Pythagoras Theorem

Definition: In a right-angled triangle, the square of the hypotenuse is equal to the sum of the squares of the other two sides.

Hypotenuse² = Base² + Perpendicular²

In symbolic form, if the sides are a, b (legs) and c (hypotenuse):

c² = a² + b²

Where:

• c = hypotenuse (longest side, opposite the 90° angle)
• a = one leg (base or perpendicular)
• b = the other leg

Important:

• The hypotenuse is always the longest side of a right-angled triangle.
• The theorem does NOT apply to non-right-angled triangles.
• The converse: if c² = a² + b² for a triangle with sides a, b, c, the angle opposite c is 90°.

Proof of Pythagoras Theorem (using similar triangles):

Given: ▵ABC is right-angled at B, with AB = a, BC = b, and AC = c (hypotenuse).

To prove: c² = a² + b²

Construction: Draw BD perpendicular to AC, where D lies on AC.

Proof:

1. In ▵ABC and ▵ADB:
   • ∠A is common
   • ∠ABC = ∠ADB = 90°
   By AA similarity: ▵ABC ~ ▵ADB
   Therefore: AB/AD = AC/AB ⇒ AB² = AD × AC ⇒ a² = AD × c ... (i)
2. In ▵ABC and ▵BDC:
   • ∠C is common
   • ∠ABC = ∠BDC = 90°
   By AA similarity: ▵ABC ~ ▵BDC
   Therefore: BC/DC = AC/BC ⇒ BC² = DC × AC ⇒ b² = DC × c ... (ii)
3. Adding (i) and (ii):
   • a² + b² = AD × c + DC × c
   • a² + b² = c(AD + DC)
   • a² + b² = c × c (since AD + DC = AC = c)
   • a² + b² = c²

Hence proved. ◻

Classifying triangles using the Pythagoras relationship:

1. Right-angled triangle

• If c² = a² + b², the triangle is right-angled at the vertex opposite the longest side c.
• The Pythagoras Theorem applies directly.

2. Acute-angled triangle

• If c² < a² + b² (where c is the longest side), all angles are less than 90°.
• The Pythagoras Theorem does not hold, but the inequality helps classify the triangle.

3. Obtuse-angled triangle

• If c² > a² + b² (where c is the longest side), the angle opposite c is greater than 90°.
• The Pythagoras Theorem does not hold for this triangle type.

4. Pythagorean triplets

• Sets of three positive integers (a, b, c) satisfying a² + b² = c².
• If (a, b, c) is a triplet, then (ka, kb, kc) is also a triplet for any positive integer k.
• Primitive triplets have GCD(a, b, c) = 1.

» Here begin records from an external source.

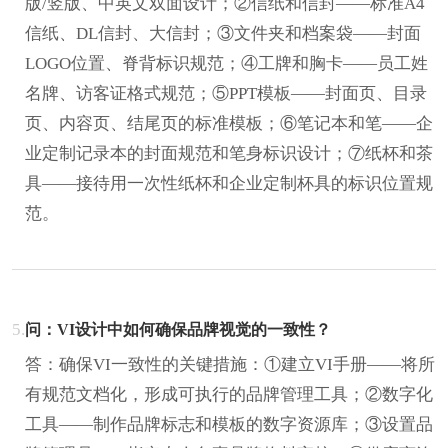
版/竖版、中英文双面设计；②信纸和信封——标准A4
信纸、DL信封、大信封；③文件夹和档案袋——封面
LOGO位置、脊背标识规范；④工牌和胸卡——员工姓
名牌、访客证格式规范；⑤PPT模板——封面页、目录
页、内容页、结尾页的标准模板；⑥笔记本和笔——企
业定制记录本的封面规范和笔身标识设计；⑦纸杯和茶
具——接待用一次性纸杯和企业定制杯具的标识位置规
范。
5.
问：VI设计中如何确保品牌视觉的一致性？
答：确保VI一致性的关键措施：①建立VI手册——将所
有规范文档化，形成可执行的品牌管理工具；②数字化
工具——制作品牌标志和模板的数字资源库；③设置品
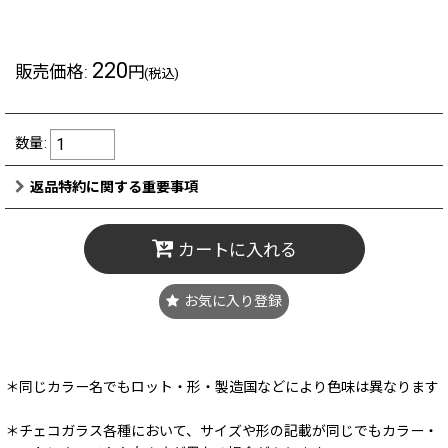
220
販売価格
:
円
(税込)
数量
:
返品特約に関する重要事項
カートに入れる
お気に入り登録
＊同じカラー名でもロット・形・製造国などにより色味は異なります
＊チェコガラス各種において、サイズや形の記載が同じでもカラー・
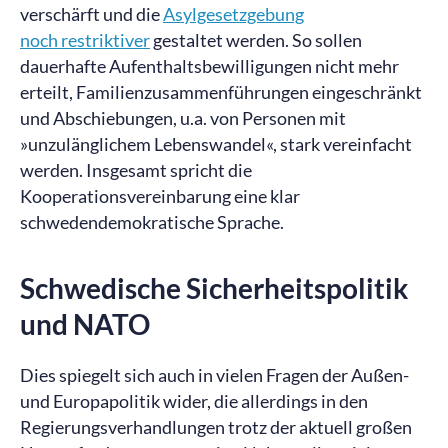
verschärft und die
Asylgesetzgebung
noch restriktiver
gestaltet werden. So sollen
dauerhafte Aufenthaltsbewilligungen nicht mehr
erteilt, Familienzusammenführungen eingeschränkt
und Abschiebungen, u.a. von Personen mit
»unzulänglichem Lebenswandel«, stark vereinfacht
werden. Insgesamt spricht die
Kooperationsvereinbarung eine klar
schwedendemokratische Sprache.
Schwedische Sicherheitspolitik
und NATO
Dies spiegelt sich auch in vielen Fragen der Außen-
und Europapolitik wider, die allerdings in den
Regierungsverhandlungen trotz der aktuell großen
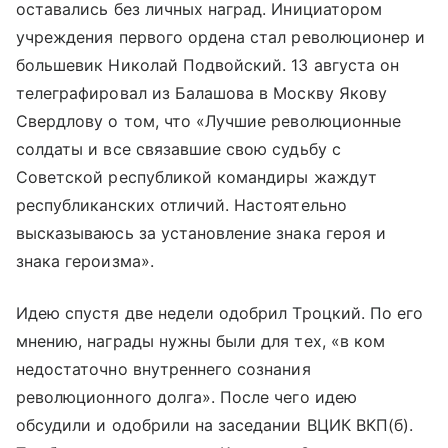
оставались без личных наград. Инициатором
учреждения первого ордена стал революционер и
большевик Николай Подвойский. 13 августа он
телеграфировал из Балашова в Москву Якову
Свердлову о том, что «Лучшие революционные
солдаты и все связавшие свою судьбу с
Советской республикой командиры жаждут
республиканских отличий. Настоятельно
высказываюсь за установление знака героя и
знака героизма».
Идею спустя две недели одобрил Троцкий. По его
мнению, награды нужны были для тех, «в ком
недостаточно внутреннего сознания
революционного долга». После чего идею
обсудили и одобрили на заседании ВЦИК ВКП(б).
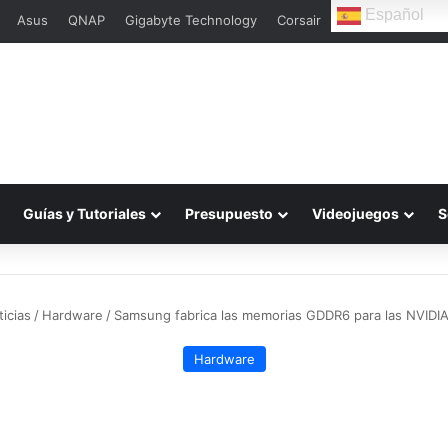
Español
Asus
QNAP
Gigabyte Technology
Corsair
L
Guías y Tutoriales
Presupuesto
Videojuegos
S
icias
/
Hardware
/
Samsung fabrica las memorias GDDR6 para las NVIDI
Hardware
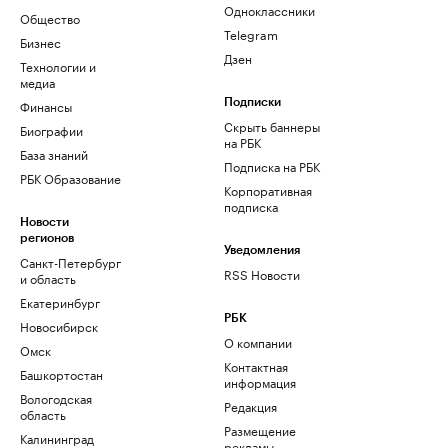
Одноклассники
Общество
Telegram
Бизнес
Дзен
Технологии и
медиа
Финансы
Подписки
Скрыть баннеры
Биографии
на РБК
База знаний
Подписка на РБК
РБК Образование
Корпоративная
подписка
Новости
регионов
Уведомления
Санкт-Петербург
RSS Новости
и область
Екатеринбург
РБК
Новосибирск
О компании
Омск
Контактная
Башкортостан
информация
Вологодская
Редакция
область
Размещение
Калининград
рекламы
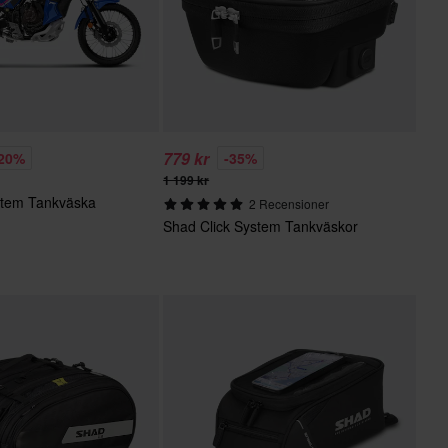
779 kr
-20%
-35%
1 199 kr
stem Tankväska
2 Recensioner
Shad Click System Tankväskor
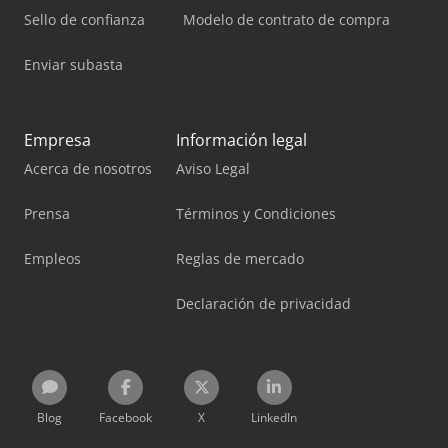
Sello de confianza
Modelo de contrato de compra
Enviar subasta
Empresa
Información legal
Acerca de nosotros
Aviso Legal
Prensa
Términos y Condiciones
Empleos
Reglas de mercado
Declaración de privacidad
Blog
Facebook
X
LinkedIn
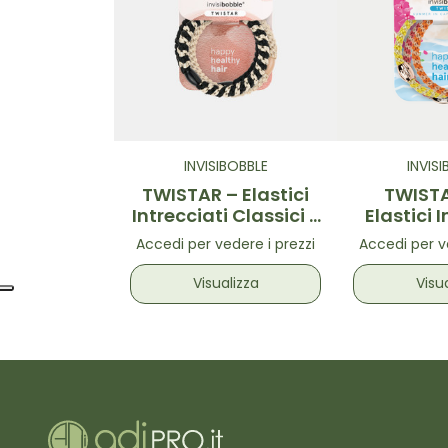
INVISIBOBBLE
INVIS
TWISTAR – Elastici
TWISTA
Intrecciati Classici 3
Elastici 
pz
Colora
Accedi per vedere i prezzi
Accedi per v
Visualizza
Visu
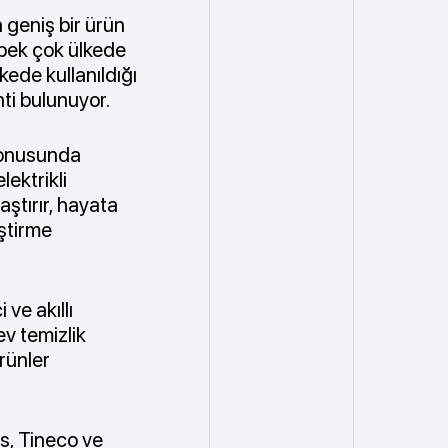
 geniş bir ürün
pek çok ülkede
kede kullanıldığı
ti bulunuyor.
i konusunda
lektrikli
aştırır, hayata
iştirme
 ve akıllı
ev temizlik
ürünler
s, Tineco ve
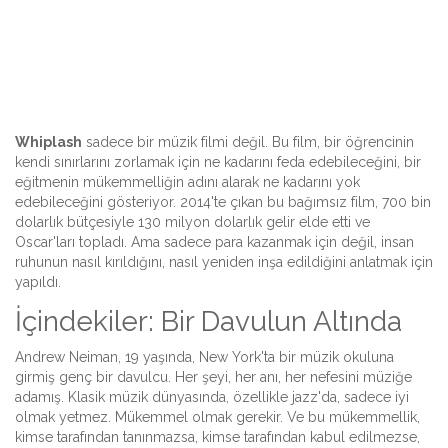
Whiplash
sadece bir müzik filmi değil. Bu film, bir öğrencinin
kendi sınırlarını zorlamak için ne kadarını feda edebileceğini, bir
eğitmenin mükemmelliğin adını alarak ne kadarını yok
edebileceğini gösteriyor. 2014'te çıkan bu bağımsız film, 700 bin
dolarlık bütçesiyle 130 milyon dolarlık gelir elde etti ve
Oscar'ları topladı. Ama sadece para kazanmak için değil, insan
ruhunun nasıl kırıldığını, nasıl yeniden inşa edildiğini anlatmak için
yapıldı.
İçindekiler: Bir Davulun Altında
Andrew Neiman, 19 yaşında, New York'ta bir müzik okuluna
girmiş genç bir davulcu. Her şeyi, her anı, her nefesini müziğe
adamış. Klasik müzik dünyasında, özellikle jazz'da, sadece iyi
olmak yetmez. Mükemmel olmak gerekir. Ve bu mükemmellik,
kimse tarafından tanınmazsa, kimse tarafından kabul edilmezse,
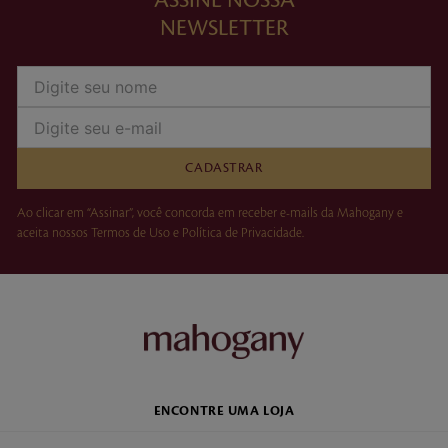
ASSINE NOSSA
NEWSLETTER
CADASTRAR
Ao clicar em “Assinar”, você concorda em receber e-mails da Mahogany e
aceita nossos Termos de Uso e Política de Privacidade.
ENCONTRE UMA LOJA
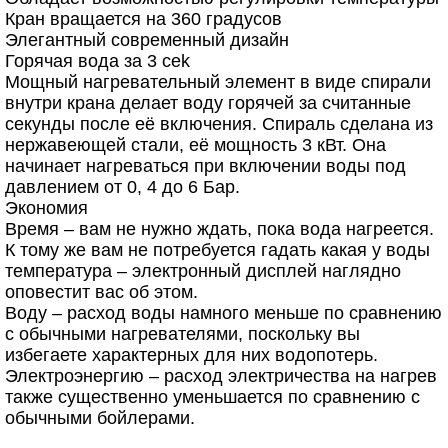
Кран вращается на 360 градусов
Элегантный современный дизайн
Горячая вода за 3 сek
Мощный нагревательный элемент в виде спирали
внутри крана делает воду горячей за считанные
секунды после её включения. Спираль сделана из
нержавеющей стали, её мощность 3 кВт. Она
начинает нагреваться при включении воды под
давлением от 0, 4 до 6 Бар.
Экономия
Время – вам не нужно ждать, пока вода нагреется.
К тому же вам не потребуется гадать какая у воды
температура – электронный дисплей наглядно
оповестит вас об этом.
Воду – расход воды намного меньше по сравнению
с обычными нагревателями, поскольку вы
избегаете характерных для них водопотерь.
Электроэнергию – расход электричества на нагрев
также существенно уменьшается по сравнению с
обычными бойлерами.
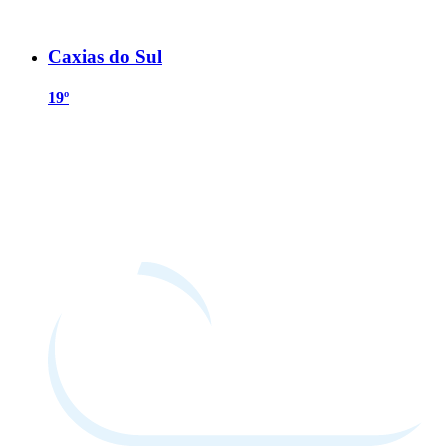
Caxias do Sul
19º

5. Converse of Pythagoras Theorem

• If a triangle has sides a, b, c with c² = a² + b², then the triangle is right-angled.
• This converse is used to verify whether a given triangle is right-angled.

Applications of Pythagoras Theorem:

• Construction and architecture: Builders use the 3-4-5 rule to verify right angles at corners of buildings, rooms, and foundations.
• Navigation: Pilots and sailors calculate the shortest distance (displacement) between two points after travelling along perpendicular directions.
• Coordinate geometry: The distance formula between two points is a direct application of the theorem.
• Height and distance problems: Finding the height of towers, buildings, and poles when the shadow length and line of sight are known.
• Diagonal calculations: Finding diagonals of rectangles, squares, cuboids, and other geometric shapes.
• Surveying and mapping: Surveyors use the theorem to measure inaccessible distances by creating right triangles.
• Physics: Resolving forces and velocities into perpendicular components uses the Pythagorean relationship.
• Computer graphics: Calculating pixel distances on screen relies on the theorem in the coordinate plane.